I happened to be visiting my uncle in Norman on this day, so I took him along storm chasing. We met up with Charles around 1 pm in OKC and headed west on I-40 towards our target destination of Woodward, OK.
The first storm we were on was just north of Woodward, OK and we stayed with it for close to an hour. It produced several rapidly rotating wall clouds and a funnel cloud or two, but no tornadoes.
As we saw another storm popping up to the south, we ditched the storm we were on in favor of the southern storm. Again, this storm produced several rapidly rotating wall clouds and a few funnel clouds, but no tornadoes. I don’t think I have ever seen so much rotation in a wall cloud before that did not produce a tornado. We were beginning to get a little discouraged, but we knew there was still plenty of time, so we carried on.
As we saw another storm forming to the south of this one, we once again abandoned the current storm in favor of the southern one. Nearly everyone else was still on the first or second storm, so we found ourselves in perfect position on Highway 281, nearly all alone, to intercept this next storm. This turned out to be the best possible move.
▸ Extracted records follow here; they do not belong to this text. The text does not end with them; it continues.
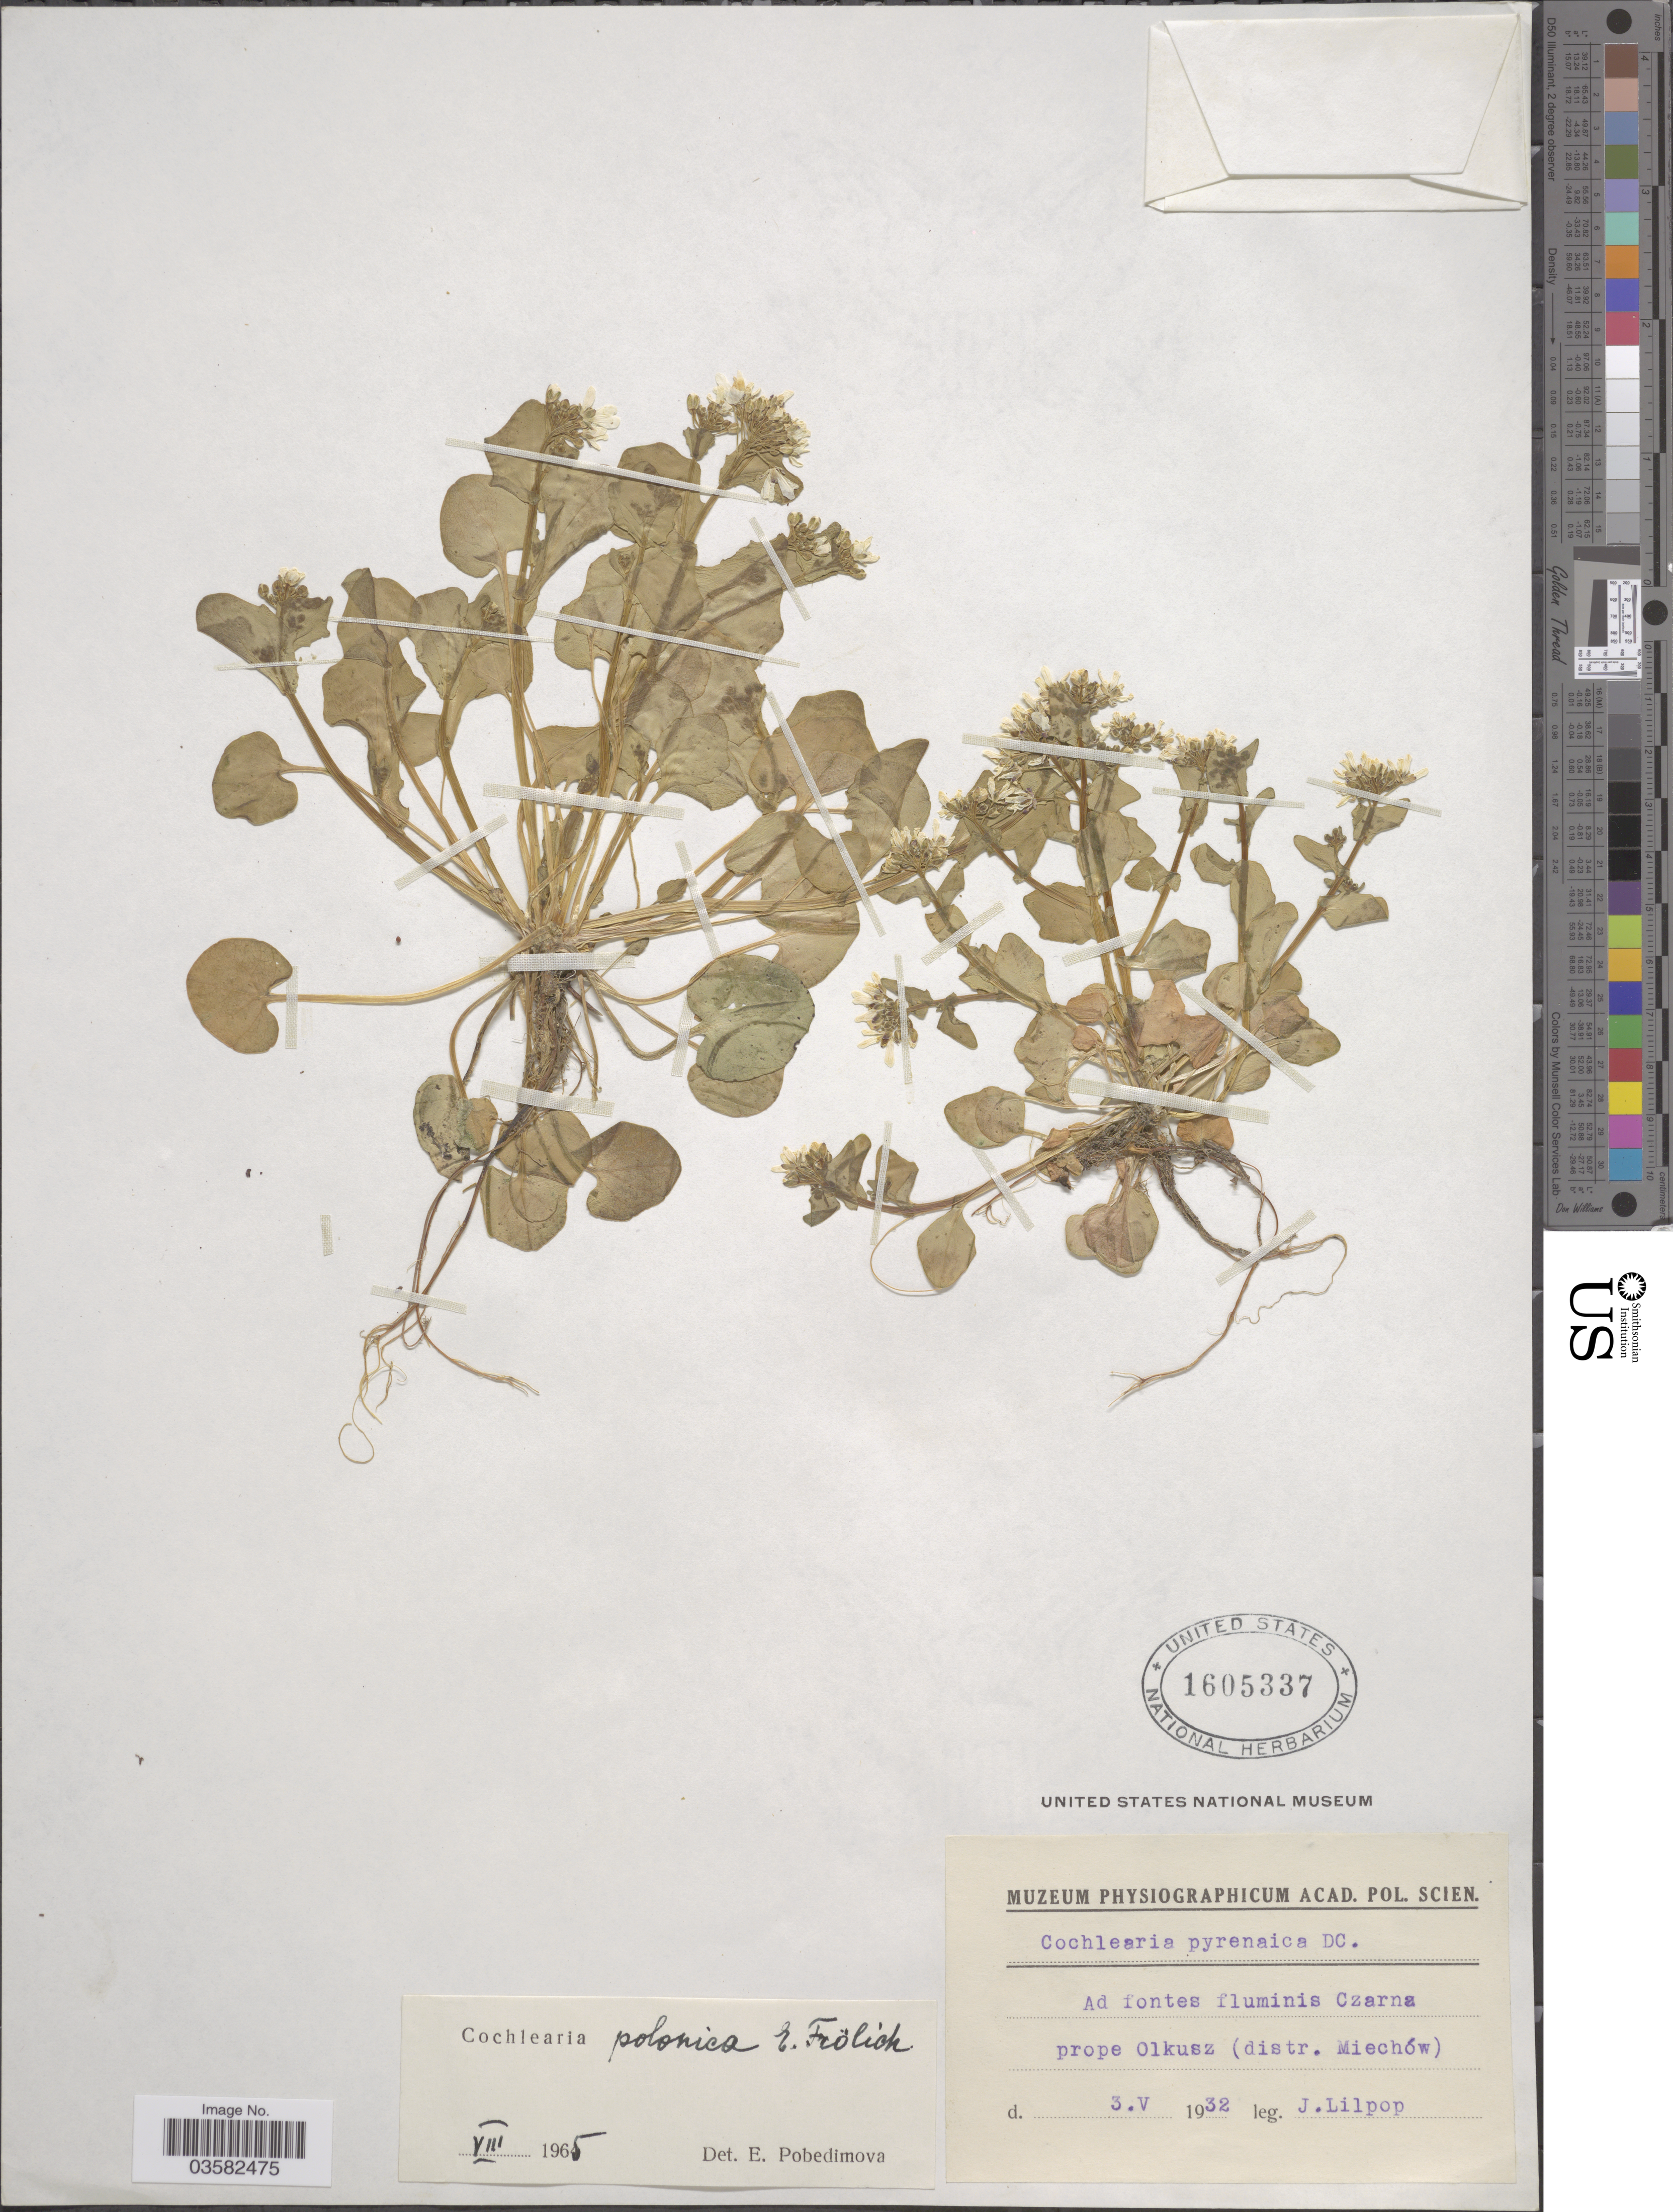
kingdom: Plantae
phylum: Tracheophyta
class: Magnoliopsida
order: Brassicales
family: Brassicaceae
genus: Cochlearia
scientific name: Cochlearia polonica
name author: Frohlich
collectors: J. Lilpop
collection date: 1932-05-03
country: Poland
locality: Ad fontes fluminis Czarna prope Olkusz (distr. Miechów).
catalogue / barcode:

Seemingly out of nowhere, this storm produced a small, brief tornado. We were still several miles away from the tornado, but had a clear view of everything. The storm was moving northeast and was going to eventually cross Highway 281 so we drove a little ways north and just waited for the storm to come to us.
Before the storm crossed the highway it produced one more brief, weak tornado only a few hundred yards off to our west. A few minutes later the extremely low and rapidly rotating wall cloud crossed to road about 200 yards in front of us. At this point we were still about the only people on the road as everyone else was booking it south to try to get on this storm.
As the wall cloud crossed the road, it finally produced another tornado about 250-300 yards to the east of Highway 281. The tornado was fairly large (150-300 yards wide) and continued to grow as it moved to the northeast. We took a dirt road east off of Highway 281 and positioned ourselves perfectly to watch this tornado continue to the northeast. The ground circulation was very impressive at times as it moved through fields and trees.
The tornado began to shrink in size as it hit an oil refinery and smoke started getting “sucked” into the storm (as seen in the footage below). At this same time, another tornado began to form just southwest of the current one. In a matter of seconds, we had twin tornadoes!
These tornadoes lasted a couple of minutes before dissipating. As they dissipated we had to head back to Highway 281 and continue north to try to get back ahead of the storm. We could not continue east on the road we were on thanks to a river.
As we headed north, we were able to keep the storm in sight, though it was a few miles away. We watched this same storm produce 5 additional tornadoes, including two after dark as we tried to get back ahead of it. Unfortunately the road network was very poor in this area and we had to head about 20 miles east on a highway before we could cut back north to catch up to this storm.
There were reports of a confirmed tornado and the area of rotation looked to have passed directly over my apartment. Looking at the path of the tornado released by the ICT NWS office, the tornado did indeed pass over my apartment! Luckily, only a few tree branches were down around my complex.
The more significant tornado damage occurred just down the road at a friends apartment complex. Here, at least one apartment building lost a portion of its roof, and a tree branch was shot like a projectile through a car! The tornado was rated an EF-1 at her complex and an EF-3 to the southwest of this area.
Over the weekend I ended up driving 1,275 miles and saw 2 tornadoes Friday night and 9 on Saturday, totaling 11 tornadoes. This brings my tornado count to 33!